Offline vs. cloud legal AI: which is safe for client confidentiality?
Every legal-AI tool makes the same promise — save time on documents — but they split into two very different camps on the question that actually matters for a lawyer: where does your client's data go?
How cloud AI handles your data
When you paste a document into a cloud AI tool or upload it to a web app, it travels to the provider's servers. There, three things can happen depending on the terms of service: the data may be retained for some period, it may be accessible to the provider's staff or subprocessors, and it may be used to train future models. Reputable legal-AI vendors offer protections — zero-retention agreements, no-training commitments, business associate agreements — but the burden is on you to confirm them, and to keep confirming as terms change.

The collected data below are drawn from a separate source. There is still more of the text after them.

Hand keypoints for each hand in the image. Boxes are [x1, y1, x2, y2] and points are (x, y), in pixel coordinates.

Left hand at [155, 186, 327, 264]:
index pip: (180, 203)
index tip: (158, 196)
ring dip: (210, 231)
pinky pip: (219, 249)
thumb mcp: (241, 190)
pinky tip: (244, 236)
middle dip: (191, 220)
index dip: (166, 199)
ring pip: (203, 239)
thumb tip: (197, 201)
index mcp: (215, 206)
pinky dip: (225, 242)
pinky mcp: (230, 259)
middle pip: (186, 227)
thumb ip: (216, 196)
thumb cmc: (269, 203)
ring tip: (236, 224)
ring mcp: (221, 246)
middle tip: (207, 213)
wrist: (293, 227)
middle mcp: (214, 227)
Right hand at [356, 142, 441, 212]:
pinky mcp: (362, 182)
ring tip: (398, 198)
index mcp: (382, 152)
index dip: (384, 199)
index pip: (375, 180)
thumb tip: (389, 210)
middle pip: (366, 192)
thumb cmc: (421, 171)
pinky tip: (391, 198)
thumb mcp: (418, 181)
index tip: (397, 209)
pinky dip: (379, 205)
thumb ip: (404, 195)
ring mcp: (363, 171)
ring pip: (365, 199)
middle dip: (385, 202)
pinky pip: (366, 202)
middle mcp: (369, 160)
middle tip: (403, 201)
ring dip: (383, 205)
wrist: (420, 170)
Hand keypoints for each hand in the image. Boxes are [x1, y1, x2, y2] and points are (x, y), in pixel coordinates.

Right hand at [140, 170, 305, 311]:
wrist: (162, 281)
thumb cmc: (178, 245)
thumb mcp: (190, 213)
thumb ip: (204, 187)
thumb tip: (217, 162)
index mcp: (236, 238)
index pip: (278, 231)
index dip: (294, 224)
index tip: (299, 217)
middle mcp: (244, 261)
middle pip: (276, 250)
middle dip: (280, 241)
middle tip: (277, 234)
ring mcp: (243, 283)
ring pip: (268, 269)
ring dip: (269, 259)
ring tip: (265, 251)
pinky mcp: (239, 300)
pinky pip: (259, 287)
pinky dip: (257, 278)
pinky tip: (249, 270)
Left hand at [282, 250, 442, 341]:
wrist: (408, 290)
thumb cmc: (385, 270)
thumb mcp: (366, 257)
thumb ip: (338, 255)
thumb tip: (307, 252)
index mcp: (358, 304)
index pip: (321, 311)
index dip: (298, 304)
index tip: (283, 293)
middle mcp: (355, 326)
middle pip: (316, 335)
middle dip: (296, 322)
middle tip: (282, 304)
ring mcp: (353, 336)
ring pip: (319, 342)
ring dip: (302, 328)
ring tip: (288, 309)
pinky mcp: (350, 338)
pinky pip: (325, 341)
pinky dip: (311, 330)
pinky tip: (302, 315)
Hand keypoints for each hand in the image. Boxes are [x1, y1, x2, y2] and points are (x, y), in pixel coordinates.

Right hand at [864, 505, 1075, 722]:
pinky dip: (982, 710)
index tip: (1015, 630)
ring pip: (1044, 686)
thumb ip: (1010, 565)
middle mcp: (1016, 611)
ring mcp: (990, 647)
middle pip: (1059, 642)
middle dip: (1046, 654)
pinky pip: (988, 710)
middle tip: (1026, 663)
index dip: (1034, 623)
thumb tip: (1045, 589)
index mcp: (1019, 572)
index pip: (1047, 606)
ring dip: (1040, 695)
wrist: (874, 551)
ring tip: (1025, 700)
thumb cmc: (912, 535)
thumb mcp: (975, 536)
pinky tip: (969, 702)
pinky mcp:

How on-device AI handles your data
On-device AI runs the model on your own hardware. The document is read, summarized, and analyzed locally; nothing is transmitted. There is no vendor server holding the file, no terms of service to monitor, no subprocessor list to vet. If your laptop is offline, it still works. The confidentiality question — "could this data be disclosed to someone outside the representation?" — answers itself: no, because it never left your machine.
A framework for evaluating any AI tool
Whatever a tool is called, ask these five questions in order:
- Does my client's document leave my computer? If no, you've eliminated the biggest risk and can stop worrying about the next four. If yes, keep going.
- Is the data retained, and for how long? Look for zero or short retention.
- Is it used to train models? You want a clear "no."
- Who can access it? Employees, subprocessors, law enforcement on request?
- Is there a contract that binds them? A BAA or enterprise data-protection agreement, not just a marketing claim.
Notice that on-device tools let you stop at question one. That simplicity is the point — it's far easier to defend "the data never left my laptop" than to monitor a vendor's evolving data practices.
The honest trade-off
Cloud AI isn't evil, and on-device AI isn't magic. Cloud models can be larger and faster, which helps for open-ended legal research and long-form drafting. On-device models are smaller but increasingly capable, and they're more than enough for the document work most solos need: organizing files, summarizing documents, building chronologies, and extracting deadlines.
A sensible split for a solo practice: use on-device tools for anything touching confidential client files, and reserve cloud tools for non-confidential, general tasks. That's the design philosophy behind ClerkSafe — the confidential, document-heavy first pass on a matter happens entirely on your machine, so confidentiality is never a judgment call.
ClerkSafe keeps it all on your computer.
Organize, summarize, and docket a new matter in minutes — with nothing uploaded. First 3 matters free, then a one-time $249.
Get early access →Frequently asked questions
Is cloud legal AI safe to use?
Cloud legal AI can be used responsibly, but it requires diligence: read the terms, confirm data isn't retained or used for training, check for a BAA or zero-retention agreement, and often obtain client consent. The risk is that your client's documents sit on a third party's servers.
What does on-device or offline AI mean?
On-device (offline) AI runs the AI model on your own computer. Your documents are processed locally and never uploaded. There is no vendor server holding your client data, which removes the main confidentiality risk.
Which is better for a solo attorney?
For confidentiality, on-device AI is simpler and safer because there's no third party to vet or trust. Cloud AI can offer more horsepower for research and drafting. Many solos use on-device tools for confidential document work and reserve cloud tools for non-confidential tasks.